Jasus caveorum
- Conservation status: Data Deficient (IUCN 3.1)

Scientific classification
- Kingdom: Animalia
- Phylum: Arthropoda
- Class: Malacostraca
- Order: Decapoda
- Suborder: Pleocyemata
- Family: Palinuridae
- Genus: Jasus
- Species: J. caveorum
- Binomial name: Jasus caveorum Webber & Booth, 1995

= Jasus caveorum =

- Genus: Jasus
- Species: caveorum
- Authority: Webber & Booth, 1995
- Conservation status: DD

Species of crustacean

Jasus caveorum is a species of spiny lobster found on a single seamount in the southeastern Pacific Ocean, discovered in 1995 by fishermen from New Zealand. It is most similar to Jasus frontalis from the nearby Juan Fernández Islands, but is more closely related to species from the Atlantic and Indian Oceans.

==Distribution==

Jasus caveorum is known from a single seamount in the Foundation Seamounts chain, around , approximately 2100 km south-east of Pitcairn Island, and 4500 km west of the Juan Fernández Islands, Chile. The seamount has two peaks at a depth of 140 m, separated by a col at a depth of 320 m. J. caveorum is the only species in the genus whose range is not associated with any land that rises above sea level.

J. caveorum was discovered in 1995 by the New Zealand fishing vessel FV David Baker, owned by Southern Seafoods. Commercial lobster traps were laid at various depths, down to 300 m; specimens of J. caveorum were recovered from depths down to 180 m, but mostly less than 150 m.

==Ecology and conservation==
The ecology of Jasus caveorum is poorly known. Its diet is assumed to be made up chiefly of invertebrates. Most adult individuals are infested with a small stalked barnacle of unknown identity; the same barnacle infests crabs of the genus Chaceon in the same locality.

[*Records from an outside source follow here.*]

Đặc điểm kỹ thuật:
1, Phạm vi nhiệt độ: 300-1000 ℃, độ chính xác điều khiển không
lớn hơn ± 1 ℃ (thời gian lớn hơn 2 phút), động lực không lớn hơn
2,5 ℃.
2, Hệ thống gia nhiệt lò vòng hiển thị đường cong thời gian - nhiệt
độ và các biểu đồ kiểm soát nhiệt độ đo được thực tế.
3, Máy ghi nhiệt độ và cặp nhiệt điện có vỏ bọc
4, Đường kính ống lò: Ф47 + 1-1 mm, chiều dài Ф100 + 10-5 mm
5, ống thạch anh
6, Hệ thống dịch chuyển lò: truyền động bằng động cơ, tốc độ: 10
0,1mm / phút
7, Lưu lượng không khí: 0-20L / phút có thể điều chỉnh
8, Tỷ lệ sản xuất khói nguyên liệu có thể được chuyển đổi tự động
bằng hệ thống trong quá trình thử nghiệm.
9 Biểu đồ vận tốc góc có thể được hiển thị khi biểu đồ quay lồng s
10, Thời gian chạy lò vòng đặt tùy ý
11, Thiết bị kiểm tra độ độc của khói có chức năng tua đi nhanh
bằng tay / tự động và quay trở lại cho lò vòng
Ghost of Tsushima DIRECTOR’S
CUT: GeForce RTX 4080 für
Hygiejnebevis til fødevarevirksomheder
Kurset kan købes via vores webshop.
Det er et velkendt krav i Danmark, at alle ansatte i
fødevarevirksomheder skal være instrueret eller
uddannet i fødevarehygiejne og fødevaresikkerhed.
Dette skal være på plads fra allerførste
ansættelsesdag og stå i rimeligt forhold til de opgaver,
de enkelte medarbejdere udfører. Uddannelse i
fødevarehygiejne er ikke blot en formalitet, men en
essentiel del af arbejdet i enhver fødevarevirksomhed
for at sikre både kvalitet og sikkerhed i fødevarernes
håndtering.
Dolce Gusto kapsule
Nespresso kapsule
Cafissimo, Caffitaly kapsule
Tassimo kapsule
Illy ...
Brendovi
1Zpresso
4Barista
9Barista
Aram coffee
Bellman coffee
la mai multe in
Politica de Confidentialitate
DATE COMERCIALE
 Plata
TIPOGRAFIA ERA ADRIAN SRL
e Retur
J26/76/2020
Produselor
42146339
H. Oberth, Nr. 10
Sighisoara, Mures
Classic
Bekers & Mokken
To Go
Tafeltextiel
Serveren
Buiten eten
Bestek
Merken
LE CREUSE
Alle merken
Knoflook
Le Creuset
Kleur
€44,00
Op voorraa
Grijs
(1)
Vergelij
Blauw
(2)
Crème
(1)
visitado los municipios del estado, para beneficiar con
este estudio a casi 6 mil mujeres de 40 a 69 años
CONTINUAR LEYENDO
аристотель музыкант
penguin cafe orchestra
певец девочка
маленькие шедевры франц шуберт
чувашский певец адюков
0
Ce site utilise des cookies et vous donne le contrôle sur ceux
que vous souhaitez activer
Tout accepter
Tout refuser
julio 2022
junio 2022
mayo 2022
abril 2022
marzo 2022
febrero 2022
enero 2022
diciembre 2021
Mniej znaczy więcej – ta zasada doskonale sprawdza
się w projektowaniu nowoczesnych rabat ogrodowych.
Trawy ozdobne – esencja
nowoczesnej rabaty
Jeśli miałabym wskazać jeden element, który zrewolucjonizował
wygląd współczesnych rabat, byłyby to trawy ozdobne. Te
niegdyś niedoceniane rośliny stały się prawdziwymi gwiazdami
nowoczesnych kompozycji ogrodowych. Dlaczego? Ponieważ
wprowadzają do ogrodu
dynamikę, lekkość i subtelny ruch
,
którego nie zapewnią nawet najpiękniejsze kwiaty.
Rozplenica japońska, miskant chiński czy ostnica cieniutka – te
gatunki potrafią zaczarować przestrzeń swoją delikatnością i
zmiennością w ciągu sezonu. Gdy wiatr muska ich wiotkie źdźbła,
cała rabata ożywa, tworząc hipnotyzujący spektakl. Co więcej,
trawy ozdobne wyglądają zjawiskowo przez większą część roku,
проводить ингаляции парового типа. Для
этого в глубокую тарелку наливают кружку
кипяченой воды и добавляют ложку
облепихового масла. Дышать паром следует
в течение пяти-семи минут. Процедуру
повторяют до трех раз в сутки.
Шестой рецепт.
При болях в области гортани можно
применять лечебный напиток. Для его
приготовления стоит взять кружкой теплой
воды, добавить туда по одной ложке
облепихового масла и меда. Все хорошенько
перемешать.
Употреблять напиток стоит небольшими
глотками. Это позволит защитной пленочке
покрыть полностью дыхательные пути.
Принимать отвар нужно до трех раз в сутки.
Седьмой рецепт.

Since it occurs in international waters, there are no restrictions on fishing J. caveorum. It is occasionally caught by fishermen from New Zealand, and may have been fished more intensively in the 1960s. The state of the stock is unknown, and the species is listed as Data Deficient on the IUCN Red List.

==Description==
The specimens of Jasus caveorum examined for the species description varied in carapace length from 104 to 129 mm. Morphologically, J. caveorum is most similar to J. frontalis, which lives around the Juan Fernández and Desventuradas Islands. It is, however, more closely related to J. tristani and J. paulensis from Tristan da Cunha and the islands of the southern Indian Ocean, respectively. The two species differ in that J. frontalis has sculpturing on the second to sixth abdominal tergae, which is missing in J. caveorum, and in the presence of a row of setae and small spines on the second pereiopod of J. caveorum, but not on that of J. frontalis.

==Taxonomy==
Jasus caveorum was described in 1995 by W. R. Webber of the Museum of New Zealand Te Papa Tongarewa, and J. D. Booth of the National Institute of Water and Atmospheric Research. The specific epithet caveorum commemorates Joe Cave, Helen Cave and Ernie Cave; it is also a play on the word "cave", since the species occurs in a hidden area, with no above-ground presence.